Developed by Russian Imperial Army Captain Sergei Mosin and Belgian firearms wonk Léon Nagant, the M91 Vintovka Mosina was a steel and arctic birch-clad beast that stood as tall as the Ivan who carried it – especially when topped by its always present no-nonsense spike bayonet. Designed to equip the largest army in the world at the time, the humble Mosin uses a strong turn-bolt-action fed from a five-round internal box magazine that could be charged with stripper clips and was innovative in its day, coming only a few years after the revolutionary M1885 Remington–Lee rifle.
The Mosin was an instant hit, replacing the Russian Army’s single-shot .42-caliber Berdan rifle systems and even older Krnka pattern guns adopted just after the Crimean War.
Chambered in 7.62x54R, which was also developed in 1891, the original Mosin-Nagants utilized Imperial Russia’s old Tsarist measurement system, with sights calibrated in “arshins” rather than meters, feet or yards, and the caliber measured in “liniyas” rather than millimeters or fractions of an inch. As such, the M91 was originally described as the “3-line rifle,” after its chamber bore.
With the first guns made in France by Chatellerault (makers of the Lebel rifle) in 1891, the gun later went into production in at least three factories in the Motherland. During the Great War, with the Tsar’s legions swelling from 3 million to 15 million men, domestic production fell hopelessly behind and millions of additional Mosins were ordered from Westinghouse and Remington in the U.S. — of which few were delivered before the Bolsheviks came to power and pulled Russia out of the conflict.
Still, the Mosin, with its first world war behind it, was revamped into the more modern and easier to produce M91/30 model in 1930, with new production guns crafted to the updated specification and legacy models in Soviet armories upgraded to the same standard.
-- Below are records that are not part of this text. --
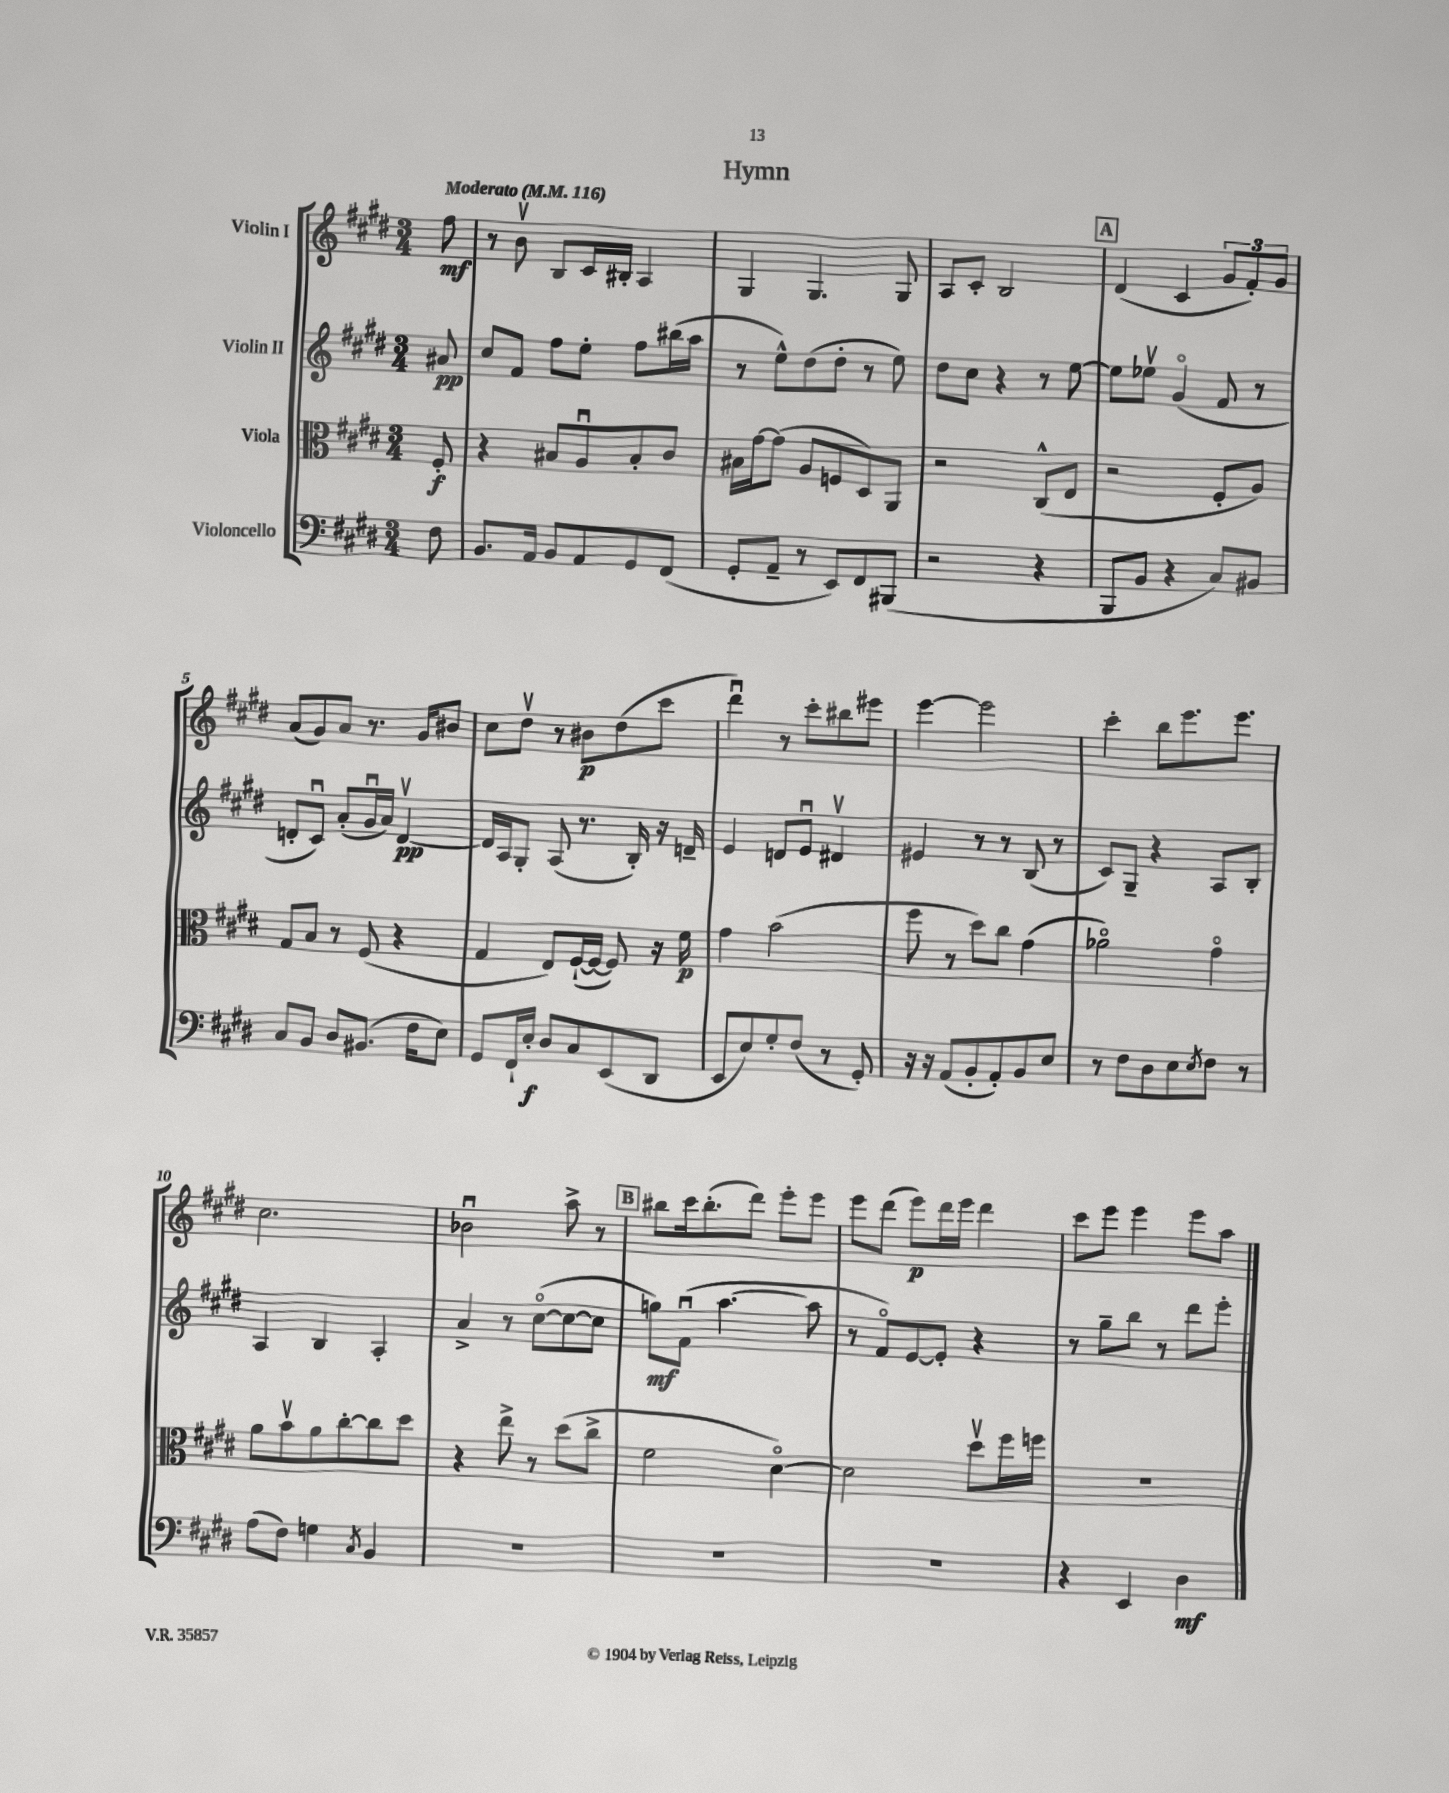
\header { title = "Hymn" }
<<
\new StaffGroup <<
\new Staff = "s0" \with { instrumentName = "Violin I" } {
    \clef treble \key e \major \numericTimeSignature \time 3/4 \partial 8 \tempo "Moderato" 4 = 116
    fis''8\mf |
    r8 b'8\upbow b8 cis'16 bis16-. a4 |
    gis4 gis4. gis8 |
    a8 cis'8-. b2 |
    \mark \markup { \box "A" } dis'4( cis'4 \tuplet 3/2 { gis'8 fis'8-.) gis'8 } |
    a'8( gis'8) a'8 r8. gis'16 bis'8 |
    cis''8 dis''8\upbow r8 bis'8\p dis''8( cis'''8 |
    dis'''4\downbow) r8 cis'''8-. bis''8 eis'''8 |
    e'''4~ e'''2 |
    cis'''4-. b''8 e'''8. e'''8. |
    cis''2. |
    bes'2\downbow a''8-> r8 |
    \mark \markup { \box "B" } bis''8 cis'''16 bis''8.-.( dis'''8) e'''8-. e'''8 |
    e'''8 dis'''8( e'''8\p) dis'''16 e'''16 dis'''4 |
    cis'''8 e'''8 e'''4 e'''8 a''8 \bar "|." |
}
\new Staff = "s1" \with { instrumentName = "Violin II" } {
    \clef treble \key e \major \numericTimeSignature \time 3/4 \partial 8
    ais'8\pp |
    cis''8 fis'8 fis''8 e''8-. fis''8 bis''16( a''16 |
    r8 e''8-^) dis''8( dis''8-. r8 e''8) |
    dis''8 cis''8 r4 r8 e''8~ |
    \mark \markup { \box "A" } e''8 ees''8\upbow gis'4\flageolet( fis'8 r8 |
    d'8-. cis'8\downbow) a'8-.( gis'16\downbow a'16) d'4~\upbow\pp |
    d'16 a16 gis8-. a8( r8. b16-.) r16 d'16-- |
    e'4 d'8 e'8\downbow dis'4\upbow |
    eis'4 r8 r8 b8( r8 |
    cis'8) gis8-- r4 a8 b8-. |
    a4 b4 a4-. |
    a'4-> r8 cis''8~\flageolet( cis''8~ cis''8 |
    \mark \markup { \box "B" } g''8\mf) fis'8\downbow( a''4.~ a''8 |
    r8 fis'8\flageolet) e'8~ e'8-. r4 |
    r8 gis''8-- b''8 r8 dis'''8 e'''8-. \bar "|." |
}
\new Staff = "s2" \with { instrumentName = "Viola" } {
    \clef alto \key e \major \numericTimeSignature \time 3/4 \partial 8
    fis8-.\f |
    r4 bis8 a8\downbow bis8-. cis'8 |
    bis16 gis'16~ gis'8( a8 f8 dis8) a,8 |
    r2 cis8-^( e8 |
    \mark \markup { \box "A" } r2 fis8-. a8) |
    gis8 b8 r8 fis8( r4 |
    gis4 e8) fis16~-!( fis16~ fis8) r16 fis'16\p |
    gis'4 b'2( |
    fis''8 r8 dis''8) cis''8 gis'4( |
    aes'2\flageolet) gis'4\flageolet |
    a'8 b'8\upbow a'8 cis''8~-. cis''8 dis''8 |
    r4 e''8-> r8 dis''8( cis''8-> |
    \mark \markup { \box "B" } fis'2 dis'4~\flageolet) |
    dis'2 dis''8\upbow fis''16 f''16 |
    R2. \bar "|." |
}
\new Staff = "s3" \with { instrumentName = "Violoncello" } {
    \clef bass \key e \major \numericTimeSignature \time 3/4 \partial 8
    fis8 |
    b,8. a,16 b,8 a,8 gis,8 fis,8( |
    gis,8-. a,8-- r8 e,8) fis,8 bis,,8( |
    r2 r4 |
    \mark \markup { \box "A" } b,,8 b,8 r4 cis8) bis,8 |
    cis8 b,8 dis8 bis,8.( fis16 e8) |
    gis,8 fis,16-! e16-.\f dis8 cis8 e,8( dis,8 |
    e,8 e8) gis8-. fis8( r8 gis,8-.) |
    r16 r16 a,8( b,8-. a,8-.) b,8 e8 |
    r8 fis8 dis8 e8 \acciaccatura { e8 } fis8 r8 |
    a8( fis8) g4 \acciaccatura { cis8 } b,4 |
    R2. |
    \mark \markup { \box "B" } R2. |
    R2. |
    r4 e,4 dis4\mf \bar "|." |
}
>>
>>
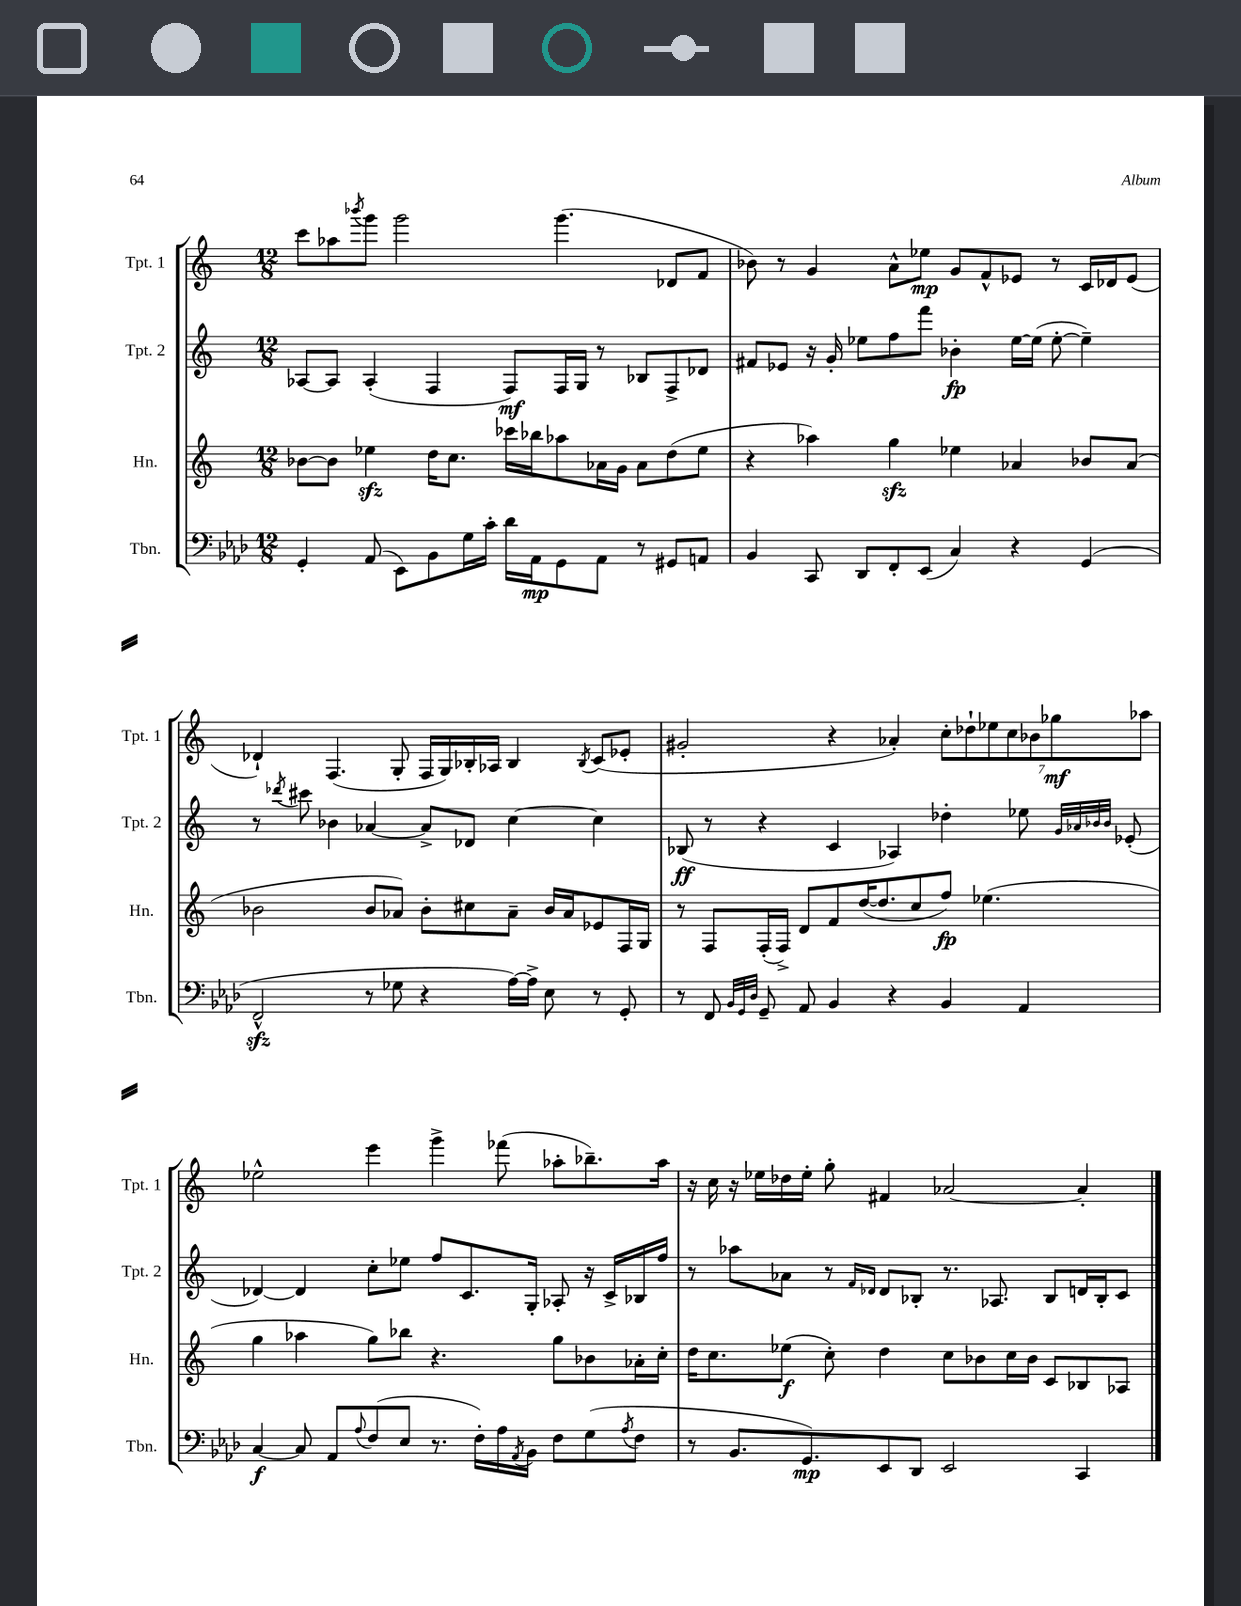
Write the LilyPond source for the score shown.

<<
\new StaffGroup <<
\new Staff = "s0" \with { instrumentName = "Tpt. 1" shortInstrumentName = "Tpt. 1" } {
    \clef treble \key c \major \numericTimeSignature \time 12/8
    c'''8 aes''8 \acciaccatura { bes'''8 } g'''8 g'''2 g'''4.( des'8 f'8 |
    bes'8) r8 g'4 a'8-^ ees''8\mp g'8 f'8-^ ees'8 r8 c'16 des'16 ees'8( |
    des'4-!) f4.( g8-. f16 g16) bes16-. aes16 bes4 \acciaccatura { bes8 } c'8( ees'8-. |
    gis'2-. r4 aes'4-.) \tuplet 7/4 { c''8-. des''8-! ees''8 c''8 bes'8 ges''8\mf aes''8 } |
    ees''2-^ e'''4 g'''4-> fes'''8( aes''8-. bes''8.--) aes''16 |
    r16 c''16 r16 ees''16 des''16 ees''16-. g''8-. fis'4 aes'2~ aes'4-. \bar "|." |
}
\new Staff = "s1" \with { instrumentName = "Tpt. 2" shortInstrumentName = "Tpt. 2" } {
    \clef treble \key c \major \numericTimeSignature \time 12/8
    aes8~ aes8 aes4-.( f4 f8\mf) f16 g16 r8 bes8 f8-> des'8 |
    fis'8 ees'8 r16 g'16-. ees''8 f''8 f'''8 bes'4-.\fp ees''16~ ees''16( ees''8~-. ees''4--) |
    r8 \acciaccatura { des'''8 } cis'''8 bes'4 aes'4~ aes'8-> des'8 c''4~ c''4 |
    bes8\ff( r8 r4 c'4 aes4) des''4-. ees''8 \grace { g'32 aes'32 bes'32 bes'32 } ees'8-.( |
    des'4~) des'4 c''8-. ees''8 f''8 c'8. g16-. aes8-. r16 c'16-> bes16 f''16 |
    r8 aes''8 aes'8 r8 \grace { f'16 des'16 } des'8 bes8-. r8. aes8. bes8 d'16 bes16-. c'8 \bar "|." |
}
\new Staff = "s2" \with { instrumentName = "Hn." shortInstrumentName = "Hn." } {
    \clef treble \key c \major \numericTimeSignature \time 12/8
    bes'8~ bes'8 ees''4\sfz d''16 c''8. ces'''16 bes''16 aes''8 aes'16 g'16 aes'8 d''8( ees''8 |
    r4 aes''4) g''4\sfz ees''4 aes'4 bes'8 aes'8( |
    bes'2 bes'8 aes'8) bes'8-. cis''8 aes'8-- bes'16 aes'16 ees'8 f16 g16 |
    r8 f8 f16-.( f16->) d'8 f'8 d''16~( d''8. c''8 f''8\fp) ees''4.( |
    g''4 aes''4 g''8) bes''8 r4. g''8 bes'8 aes'16-. c''16-. |
    d''16 c''8. ees''8\f( c''8-.) d''4 c''8 bes'8 c''16 bes'16 c'8 bes8 aes8 \bar "|." |
}
\new Staff = "s3" \with { instrumentName = "Tbn." shortInstrumentName = "Tbn." } {
    \clef bass \key aes \major \numericTimeSignature \time 12/8
    g,4-. aes,8( ees,8) bes,8 g16 c'16-. des'16 aes,16\mp g,8 aes,8 r8 gis,8 a,8 |
    bes,4 c,8 des,8 f,8-. ees,8( c4) r4 g,4( |
    f,2-^\sfz r8 ges8 r4 aes16~) aes16-> ees8 r8 g,8-. |
    r8 f,8 \grace { bes,32 g,32 des32 } g,8-- aes,8 bes,4 r4 bes,4 aes,4 |
    c4~\f c8 aes,8 \appoggiatura { aes8 } f8( ees8 r8. f16-.) aes16 \acciaccatura { aes,8 } bes,16 f8 g8( \acciaccatura { aes8 } f8 |
    r8 bes,8. g,8.\mp) ees,8 des,8 ees,2 c,4 \bar "|." |
}
>>
>>
\layout { \context { \Score \remove "Bar_number_engraver" } }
This is the rifle that the majority of Stalin’s “frontoviks” carried with them from the gates of Moscow to the streets of Berlin during what the Russians still term the Great Patriotic War, known in the west just as WWII.
The M91/30 Mosin-Nagant model, which first went into production in the Soviet Union in the 1930s and was retrofitted to older guns in the Red Army’s arsenal, is among the most common Mosin that we have in the Vault, with over a dozen typically in stock at any given time. They are easily identified from the older M91 models as they have sights graduated in meters and a round receiver rather than the older octagonal or hex receivers.
In the tail end of WWII, the Soviets again updated the then 50-year-old M91 Mosin-Nagant design, making the short M44 series rifle. Whereas the M91/30 originally had a 29-inch barrel, the M44, a carbine-length rifle, had a 20-inch barrel and carried a side-folding spike bayonet.
Another variant that has been making its way to U.S. shores is the M91/59, which are typically older M91/30 rifles that were given the M38/M44 treatment sans the folding bayonet. These are called “KGB” guns as their use and design, created in 1959 — long after the Soviets had gone to the Kalashnikov series rifles — is somewhat shrouded in mystery but is thought to have been used by KGB border guards.
With over 37 million assorted Mosins cranked out since 1891, the guns have been produced everywhere from France, Russia and the U.S. to Poland (by Radom), Finland (by Sako and VKT), Hungary (by FEG), Romania, and elsewhere. In Communist China, the gun was adopted as the Type 53 before the People’s Liberation Army went SKS and AK.
Still regularly encountered around the globe from parades in Red Square to Third World hotspots in the Middle East and Latin America, the Mosin remains in factory production in Russia by Molot for sporting purposes. Here in the states, even though the days of cheap crates of 91/30s fresh off the boat after a recently thawed Cold War seem to be in the rearview, the “Nugget” has proved popular with collectors and shooters.